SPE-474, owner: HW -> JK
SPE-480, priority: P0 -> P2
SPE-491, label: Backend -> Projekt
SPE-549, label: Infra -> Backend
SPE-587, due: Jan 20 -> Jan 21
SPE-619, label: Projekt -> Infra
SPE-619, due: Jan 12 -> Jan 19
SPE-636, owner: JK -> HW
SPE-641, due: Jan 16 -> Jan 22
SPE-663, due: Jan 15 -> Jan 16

---

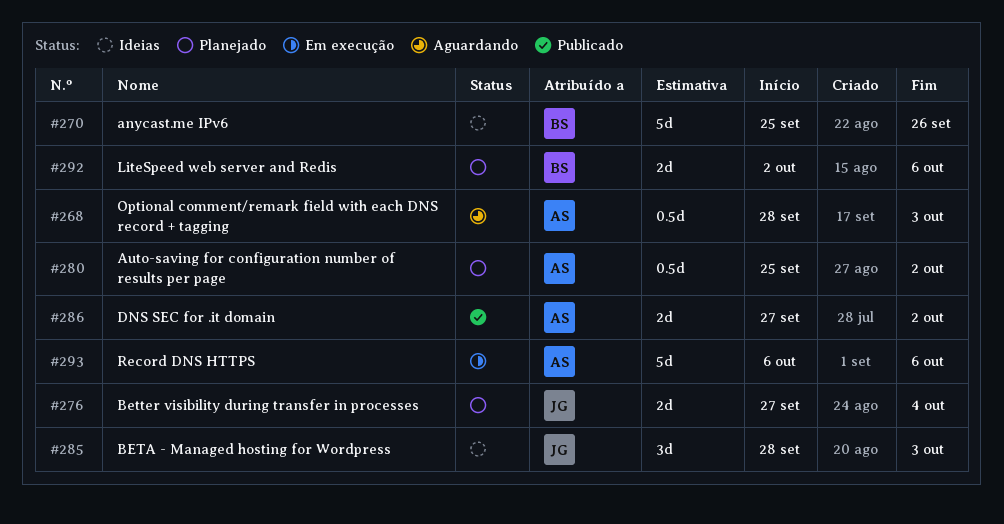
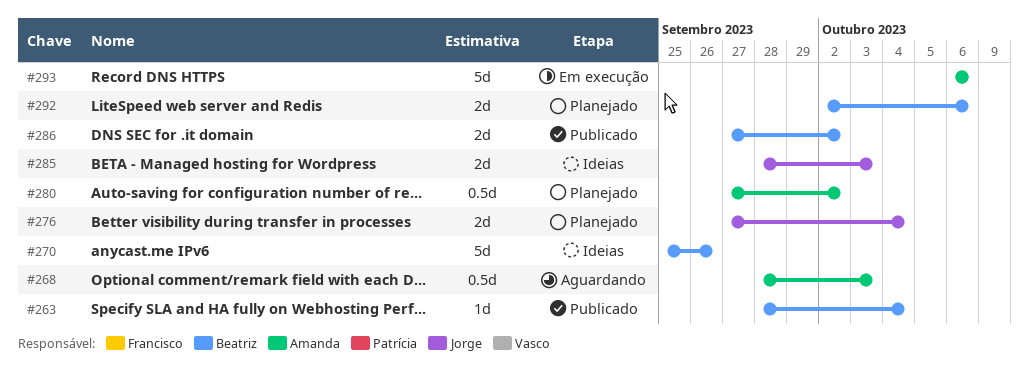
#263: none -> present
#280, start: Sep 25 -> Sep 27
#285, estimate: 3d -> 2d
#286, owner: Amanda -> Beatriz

---

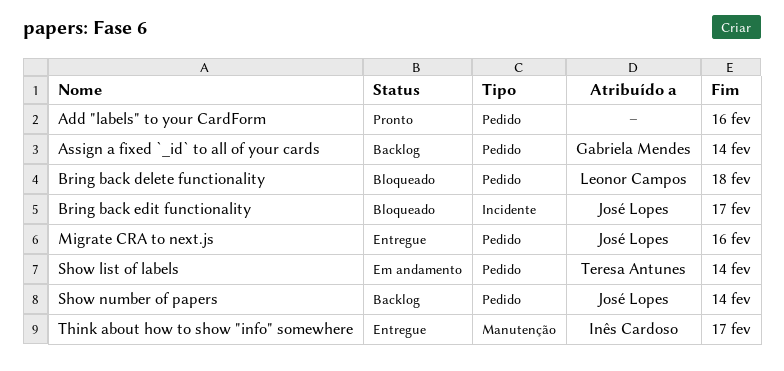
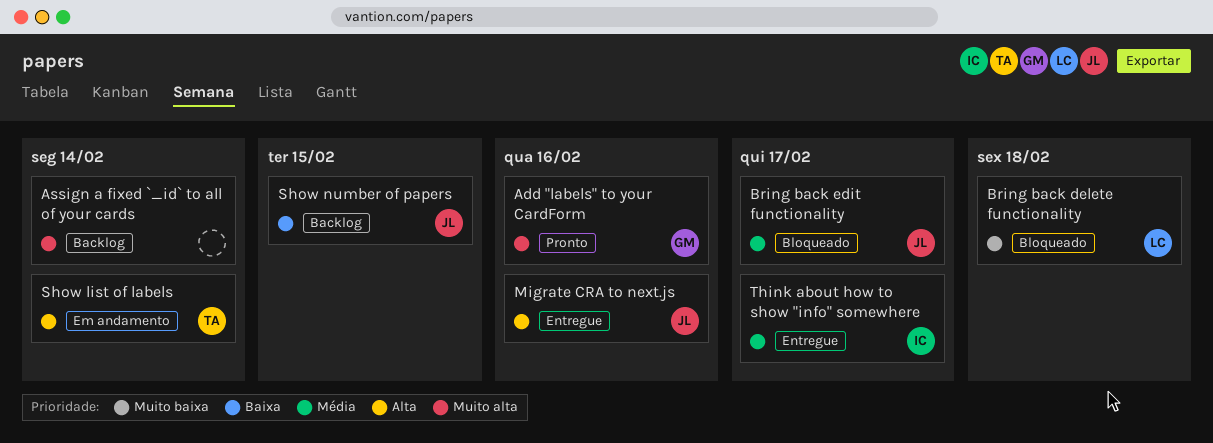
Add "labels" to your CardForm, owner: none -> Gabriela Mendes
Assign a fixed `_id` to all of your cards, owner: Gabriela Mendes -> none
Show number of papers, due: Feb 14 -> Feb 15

(About this exercise):
Reproduce, character for character, only the lines of the preceding data that start at the line with "SPE-474, owner: HW -> JK" and end at the line with "SPE-663, due: Jan 15 -> Jan 16", both included.

(Answer area):
SPE-474, owner: HW -> JK
SPE-480, priority: P0 -> P2
SPE-491, label: Backend -> Projekt
SPE-549, label: Infra -> Backend
SPE-587, due: Jan 20 -> Jan 21
SPE-619, label: Projekt -> Infra
SPE-619, due: Jan 12 -> Jan 19
SPE-636, owner: JK -> HW
SPE-641, due: Jan 16 -> Jan 22
SPE-663, due: Jan 15 -> Jan 16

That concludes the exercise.